In August 2015, Khan left for the United States. Although he has not seen his family since departing Afghanistan, they are never far from his mind — particularly over the last six months. In mid-August 2021, four high-ranking current and retired Marines who served beside Khan urgently requested the immediate evacuation of Khan’s parents and siblings. Khan’s father, a respected colonel in the Afghan National Directorate of Security, was at particular risk. He had already survived multiple Taliban attempts on his life, including in 2017, when he shot two of three Taliban suicide bombers trying to enter his workplace.

On Aug. 26, Khan’s family waited near the Abbey Gate for word from Marines inside Hamid Karzai International Airport. Because the crowds were too thick, Marines told the family to return in an hour. Around 15 minutes later, a suicide bombing at the gate killed 13 U.S. personnel and around 170 Afghans. The family’s evacuation never took place.

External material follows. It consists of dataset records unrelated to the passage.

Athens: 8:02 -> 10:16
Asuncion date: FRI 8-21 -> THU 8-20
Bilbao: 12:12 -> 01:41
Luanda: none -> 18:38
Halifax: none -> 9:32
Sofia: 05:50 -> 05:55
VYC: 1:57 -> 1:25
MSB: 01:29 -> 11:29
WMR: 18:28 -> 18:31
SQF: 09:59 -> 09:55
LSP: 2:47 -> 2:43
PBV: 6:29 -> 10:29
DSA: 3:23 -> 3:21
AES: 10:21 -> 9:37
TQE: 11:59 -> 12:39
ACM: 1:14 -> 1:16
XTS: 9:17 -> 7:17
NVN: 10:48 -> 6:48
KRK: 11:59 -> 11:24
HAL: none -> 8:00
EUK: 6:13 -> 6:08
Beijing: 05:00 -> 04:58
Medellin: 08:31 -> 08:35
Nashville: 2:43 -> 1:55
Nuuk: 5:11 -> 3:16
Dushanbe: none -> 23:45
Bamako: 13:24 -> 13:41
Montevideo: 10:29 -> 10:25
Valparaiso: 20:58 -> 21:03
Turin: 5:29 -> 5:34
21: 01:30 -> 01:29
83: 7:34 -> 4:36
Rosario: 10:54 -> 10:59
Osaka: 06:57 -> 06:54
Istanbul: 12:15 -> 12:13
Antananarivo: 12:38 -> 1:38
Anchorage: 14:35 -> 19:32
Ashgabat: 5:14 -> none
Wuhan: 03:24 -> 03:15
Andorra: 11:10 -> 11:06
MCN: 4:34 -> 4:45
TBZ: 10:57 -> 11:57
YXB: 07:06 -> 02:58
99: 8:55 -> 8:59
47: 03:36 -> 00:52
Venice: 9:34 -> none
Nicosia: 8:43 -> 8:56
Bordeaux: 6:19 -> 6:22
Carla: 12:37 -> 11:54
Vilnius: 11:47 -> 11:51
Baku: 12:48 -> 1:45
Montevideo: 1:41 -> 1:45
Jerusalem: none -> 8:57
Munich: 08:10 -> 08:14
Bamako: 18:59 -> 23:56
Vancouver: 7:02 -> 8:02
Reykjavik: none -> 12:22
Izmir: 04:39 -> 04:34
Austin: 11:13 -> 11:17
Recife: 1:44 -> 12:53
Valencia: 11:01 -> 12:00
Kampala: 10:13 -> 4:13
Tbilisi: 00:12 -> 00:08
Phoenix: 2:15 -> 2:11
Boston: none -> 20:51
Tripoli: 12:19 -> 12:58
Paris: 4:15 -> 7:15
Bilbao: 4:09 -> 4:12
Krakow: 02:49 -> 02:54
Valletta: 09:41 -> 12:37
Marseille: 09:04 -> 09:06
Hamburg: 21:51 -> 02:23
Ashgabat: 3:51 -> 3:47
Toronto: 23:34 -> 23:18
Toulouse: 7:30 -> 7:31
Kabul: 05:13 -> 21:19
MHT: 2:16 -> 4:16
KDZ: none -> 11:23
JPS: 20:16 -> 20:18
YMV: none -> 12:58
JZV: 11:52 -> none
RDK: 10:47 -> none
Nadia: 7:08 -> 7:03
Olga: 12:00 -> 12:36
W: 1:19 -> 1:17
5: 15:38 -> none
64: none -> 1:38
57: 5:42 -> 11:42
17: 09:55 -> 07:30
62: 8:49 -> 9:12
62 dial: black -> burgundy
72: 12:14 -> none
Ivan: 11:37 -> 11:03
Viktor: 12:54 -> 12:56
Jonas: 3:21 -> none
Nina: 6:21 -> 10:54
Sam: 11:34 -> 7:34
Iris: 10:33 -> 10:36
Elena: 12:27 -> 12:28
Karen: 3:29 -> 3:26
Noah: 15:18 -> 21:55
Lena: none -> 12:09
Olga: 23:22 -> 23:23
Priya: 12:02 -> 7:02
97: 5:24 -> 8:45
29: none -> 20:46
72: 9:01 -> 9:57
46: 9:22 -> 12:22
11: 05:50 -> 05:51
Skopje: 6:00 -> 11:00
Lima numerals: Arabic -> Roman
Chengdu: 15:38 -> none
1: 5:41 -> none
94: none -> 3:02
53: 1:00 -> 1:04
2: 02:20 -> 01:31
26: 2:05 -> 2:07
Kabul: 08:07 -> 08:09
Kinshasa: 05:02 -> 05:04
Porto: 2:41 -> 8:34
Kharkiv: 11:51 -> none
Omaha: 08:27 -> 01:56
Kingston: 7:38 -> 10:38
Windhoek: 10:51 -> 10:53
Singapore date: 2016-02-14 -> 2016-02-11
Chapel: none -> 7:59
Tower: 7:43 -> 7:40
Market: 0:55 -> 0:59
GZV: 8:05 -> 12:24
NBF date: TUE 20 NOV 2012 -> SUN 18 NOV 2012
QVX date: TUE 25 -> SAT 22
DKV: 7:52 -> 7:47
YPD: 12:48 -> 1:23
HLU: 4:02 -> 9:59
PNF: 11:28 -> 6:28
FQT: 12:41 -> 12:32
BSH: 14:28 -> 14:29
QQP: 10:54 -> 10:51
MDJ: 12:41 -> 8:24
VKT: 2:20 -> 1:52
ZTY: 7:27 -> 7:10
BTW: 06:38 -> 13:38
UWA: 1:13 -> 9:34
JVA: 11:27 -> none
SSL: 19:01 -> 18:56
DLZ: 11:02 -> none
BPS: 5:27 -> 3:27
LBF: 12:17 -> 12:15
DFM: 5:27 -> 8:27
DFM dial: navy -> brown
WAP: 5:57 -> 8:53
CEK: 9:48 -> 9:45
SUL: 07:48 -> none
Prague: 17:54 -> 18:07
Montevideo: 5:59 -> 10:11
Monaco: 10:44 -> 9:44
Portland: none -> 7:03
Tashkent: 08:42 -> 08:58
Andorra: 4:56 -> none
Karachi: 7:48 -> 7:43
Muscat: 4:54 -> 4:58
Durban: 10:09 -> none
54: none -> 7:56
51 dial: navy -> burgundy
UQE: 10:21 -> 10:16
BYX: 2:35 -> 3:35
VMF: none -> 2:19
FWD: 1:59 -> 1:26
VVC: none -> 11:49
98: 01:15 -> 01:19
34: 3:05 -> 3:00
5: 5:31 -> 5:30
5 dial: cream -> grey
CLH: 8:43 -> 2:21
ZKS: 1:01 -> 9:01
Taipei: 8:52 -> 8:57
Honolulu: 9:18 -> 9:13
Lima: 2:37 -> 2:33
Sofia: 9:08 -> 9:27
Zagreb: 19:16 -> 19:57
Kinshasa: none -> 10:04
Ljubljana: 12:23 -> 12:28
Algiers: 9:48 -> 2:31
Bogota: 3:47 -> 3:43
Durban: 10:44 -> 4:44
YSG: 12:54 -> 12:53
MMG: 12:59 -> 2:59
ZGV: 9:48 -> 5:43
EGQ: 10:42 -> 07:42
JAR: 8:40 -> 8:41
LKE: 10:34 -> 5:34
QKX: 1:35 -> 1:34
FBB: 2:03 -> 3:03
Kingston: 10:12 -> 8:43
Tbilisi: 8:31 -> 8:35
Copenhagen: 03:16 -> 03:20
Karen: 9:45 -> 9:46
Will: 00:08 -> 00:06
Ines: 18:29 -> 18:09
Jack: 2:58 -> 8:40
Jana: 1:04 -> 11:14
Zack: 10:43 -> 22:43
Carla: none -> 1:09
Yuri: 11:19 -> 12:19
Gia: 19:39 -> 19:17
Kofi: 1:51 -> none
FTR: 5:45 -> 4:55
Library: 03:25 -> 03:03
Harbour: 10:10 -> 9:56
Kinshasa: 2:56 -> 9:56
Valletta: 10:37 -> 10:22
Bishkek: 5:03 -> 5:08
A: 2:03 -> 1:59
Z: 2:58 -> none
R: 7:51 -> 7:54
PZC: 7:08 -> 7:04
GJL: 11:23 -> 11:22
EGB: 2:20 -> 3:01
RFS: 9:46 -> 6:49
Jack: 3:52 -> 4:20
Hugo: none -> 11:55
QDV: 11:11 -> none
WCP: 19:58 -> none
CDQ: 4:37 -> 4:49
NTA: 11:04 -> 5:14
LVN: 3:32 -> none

Khan’s family remains in Afghanistan with no indication of when, or whether, they may reach safety. Khan’s family members have humanitarian parole visa applications, and some have Priority 1 and Priority 2 referrals to the U.S. Refugee Admissions Program. Khan’s father is reticent to enter Pakistan to process his referral. “A lot of his friends who went to Quetta or Peshawar city disappeared,” Khan said.

Khan’s father cannot go out in public during daytime hours, as Taliban checkpoints are too rigorous. The family switches between different apartments based on intelligence about locations of nightly Taliban searches.

To pay for the multiple apartment buildings and support his own wife and four children, Khan has worked every day for the past six months. He works 80-90 hours per week, filling 18- or 20-hour shifts as a security officer and spending empty hours driving for Uber. Though he was also going to school prior to the withdrawal from Afghanistan, Khan has taken the last two semesters off because he cannot focus on studying. “We are physically here, but we are not mentally here,” he explained.

Luckily, Khan is not fighting alone. Engle and an assortment of other current and retired service members have assisted Khan’s family by raising funds, hiring a lawyer, filing humanitarian parole visas, and liaising with Congress. “If we get his family here — when, hopefully — it will be one of the greatest accomplishments of my life,” Engle said.

In the midst of his family’s struggles, Khan became a U.S. citizen. Being an American is “a dream become true,” Khan said. In the U.S., “you [do] not worry about your kids [being] blown up, shot, [or] starving.”

Safety for Khan’s family relies on evacuation. Approval of their humanitarian parole visas could take more than five years. Meanwhile, the State Department is providing no evacuation assistance for Priority 1 and Priority 2 candidates. If his family does not find a way out of Afghanistan, Khan says he is “100% sure they will be killed.”